Calculated columns enable you to add simple data transformations to the dataset. These can be used as the basis of model attributes, just like any other dataset column. For more information, see Adding Calculated Columns To Datasets For Simple Data Transformations.
The value of this property should be a valid SQL statement that can be
run as part of the SELECT
list of a query.
The SQL statement is passed directly to the underlying database when the
query runs, so it must be in a syntax that is supported by your chosen
engine. If you want to run the query on other types of databases, use
the dialects
property to define additional dialects for it to run in.
dialects
- Type: array
- Required: N
Defines alternate dialects for the sql
statement so that it can run on
other types of databases. You can define as many alternate dialects as
needed.
Supported properties:
-
dialect
: String, required. An alternate SQL dialect. Supported values:Snowflake
Postgresql
DatabricksSQL
BigQuery
Iris
-
sql
: String, required. The alternate SQL statement.
map
- Type: object
- Required: N
Defines a map to use to create a calculated column.
Supported properties:
field_terminator
: String, required. The delimiter used to separate the key:value pairs. This must be in quotes (").key_terminator
: String, required. The delimiter used to separate the individual keys from their values. This must be in quotes (").key_type
: String, required. The data type of the map's keys.value_type
: String, required. The data type of the map's values.
The mapped columns are defined as separate columns within the dataset
file. Each of these must have the parent_column
property.
For more information on maps in AtScale, see Extract Values From A Map.
parent_column
- Type: string
- Required: Required for mapped columns
For mapped columns only. Specifies the map
column used to create this
column.
description
- Type: string
- Required: N
A description of the dataset.
incremental
- Type: object
- Required: N
Enables incremental builds for the dataset. When the engine performs an incremental rebuild of an aggregate table, it appends new rows and updates existing rows that fall within a specified period of time (called the grace period). For more information, see About Incremental Rebuilds.
The incremental
property supports the following properties.
column
- Type: string
- Required: Y
The name of the dataset column to use as an incremental indicator. This column must have values that increase monotonically, such as a numeric UNIX timestamp showing seconds since epoch, or a Timestamp/DateTime. The values in this column enable the AtScale engine both to append rows to an aggregate table and update rows during an incremental rebuild.

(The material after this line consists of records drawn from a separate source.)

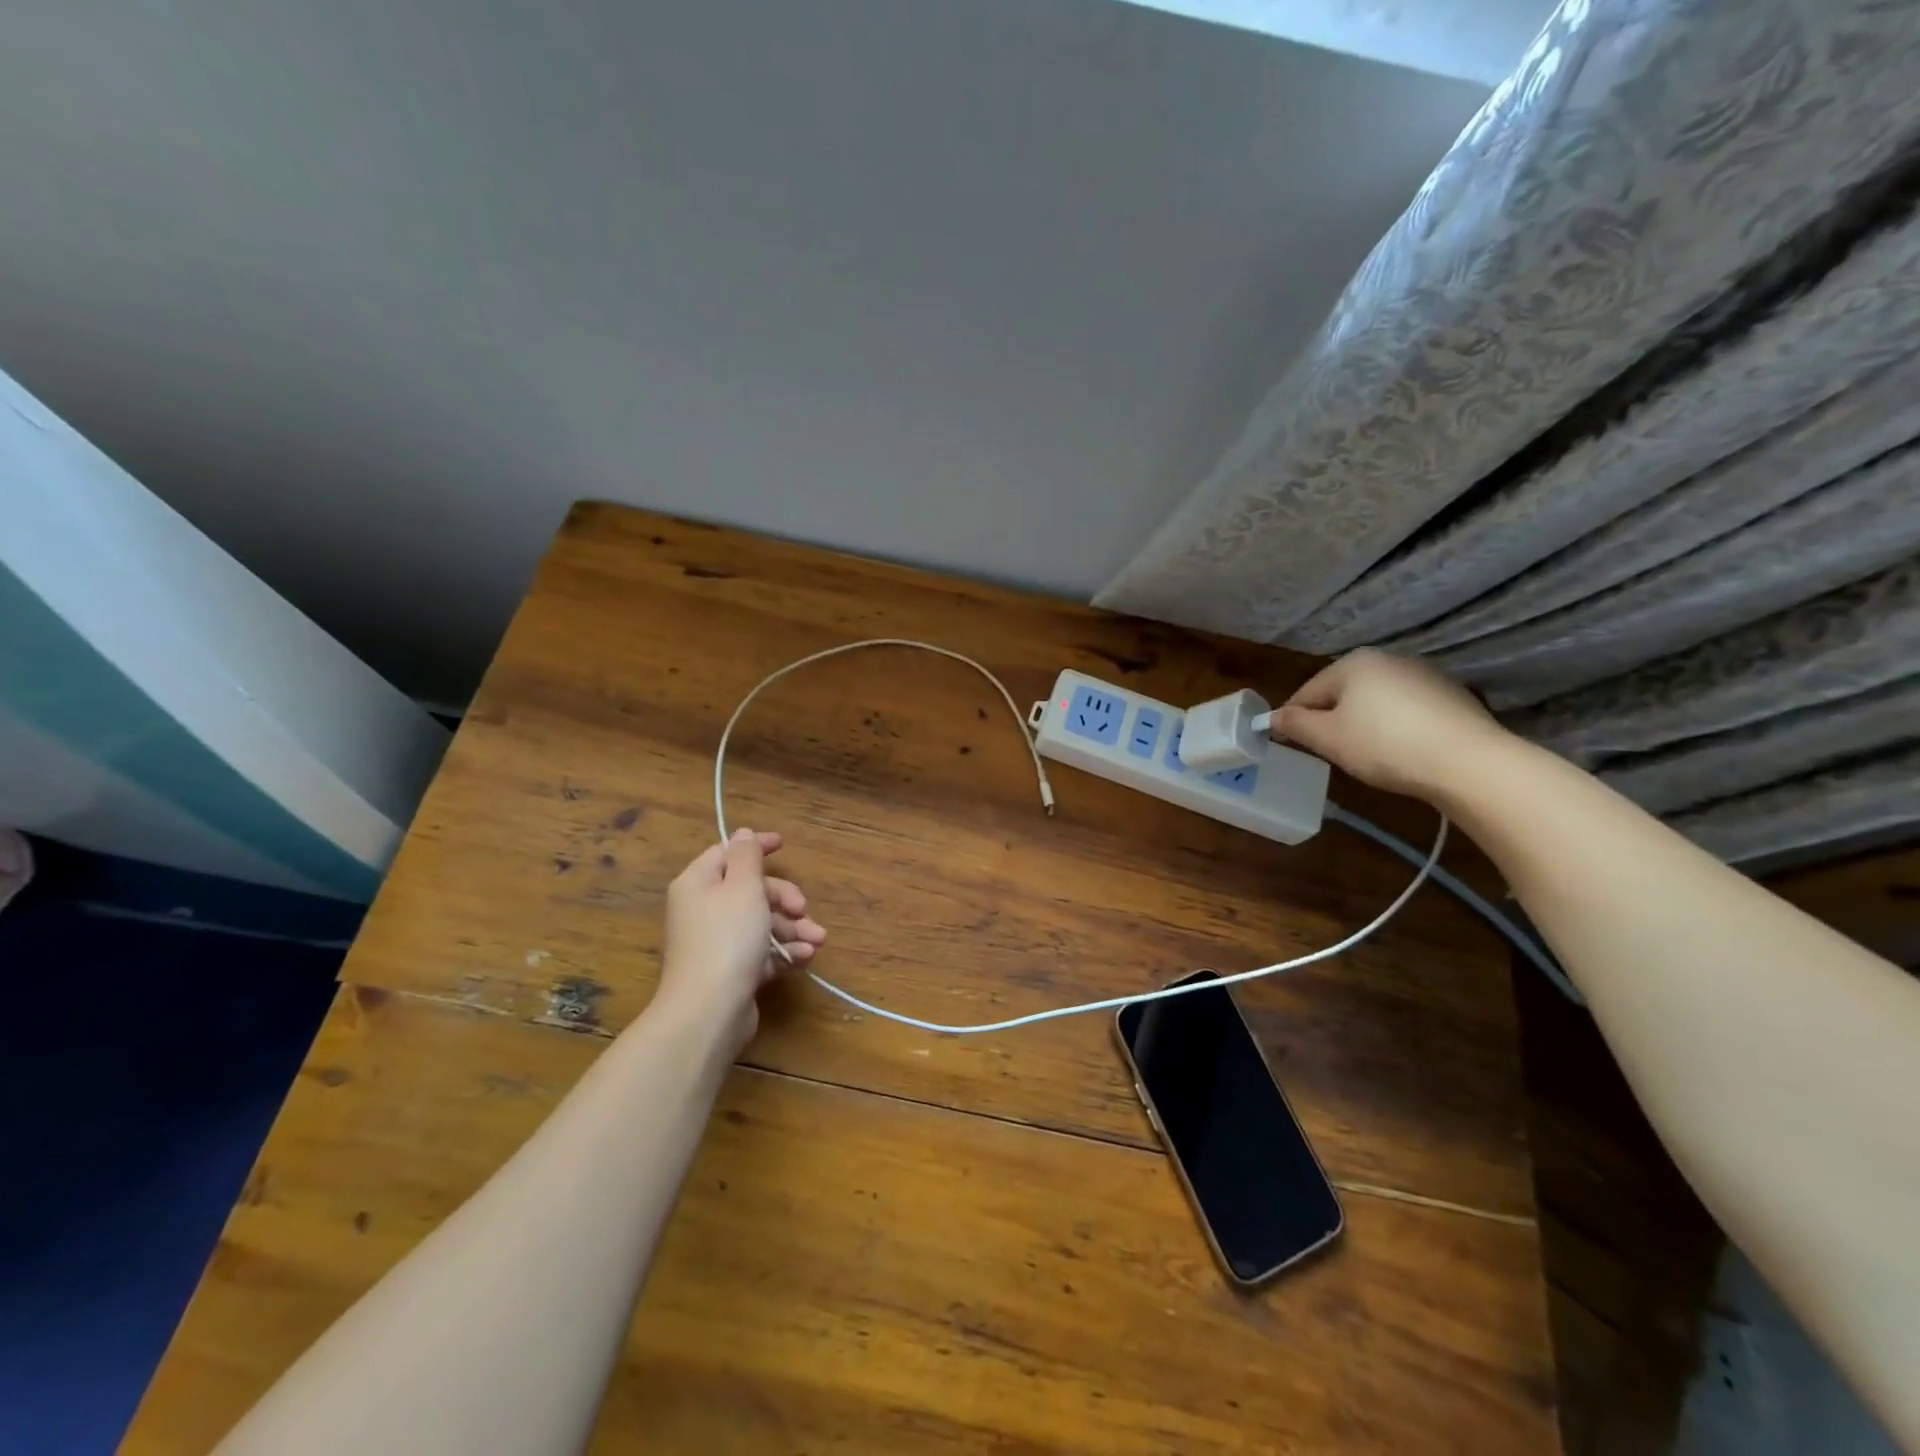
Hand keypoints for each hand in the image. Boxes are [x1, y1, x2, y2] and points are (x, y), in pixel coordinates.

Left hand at [656, 829, 825, 1042]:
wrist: (709, 1011)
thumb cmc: (727, 939)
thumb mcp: (743, 888)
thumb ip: (747, 857)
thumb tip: (742, 834)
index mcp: (698, 884)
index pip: (727, 853)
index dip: (756, 846)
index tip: (784, 844)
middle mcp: (704, 911)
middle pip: (750, 891)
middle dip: (784, 898)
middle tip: (803, 908)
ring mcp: (717, 944)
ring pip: (761, 924)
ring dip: (792, 928)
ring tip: (817, 940)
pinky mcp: (732, 972)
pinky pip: (762, 952)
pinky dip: (785, 952)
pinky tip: (806, 957)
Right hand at [1271, 649, 1510, 803]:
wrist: (1468, 762)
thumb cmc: (1384, 745)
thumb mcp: (1327, 738)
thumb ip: (1294, 724)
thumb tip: (1272, 717)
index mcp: (1353, 662)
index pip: (1307, 691)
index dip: (1292, 719)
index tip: (1288, 744)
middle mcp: (1388, 659)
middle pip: (1342, 693)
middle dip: (1330, 720)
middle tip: (1328, 753)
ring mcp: (1424, 675)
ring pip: (1374, 701)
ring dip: (1362, 724)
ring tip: (1365, 755)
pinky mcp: (1451, 696)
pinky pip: (1405, 711)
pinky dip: (1394, 727)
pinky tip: (1399, 751)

The values of this column should be of one of the following data types: Long, Integer, Decimal (38,0) (Snowflake only), Timestamp, DateTime.
If you do not have a column that meets this criteria, you may need to create a calculated column to transform string or datetime values into the right data type.
grace_period
- Type: string
- Required: Y
When the AtScale engine starts an incremental build, the grace_period
determines how far back in time the engine looks for updates to rows in
the dataset; for example, one week or 15 days.
The value of this property should be an integer, followed by the time
unit. The time unit can be any of the following: s
(second), m
(minute), h
(hour), d
(day), w
(week).
For example, setting the value to '100s'
sets the grace period to 100
seconds. Setting it to '1w'
sets the grace period to one week.
immutable
- Type: boolean
- Required: N
Determines whether the dataset changes often or not. The AtScale engine uses this information when running incremental builds of aggregates that use joins on dimensions that do not change often.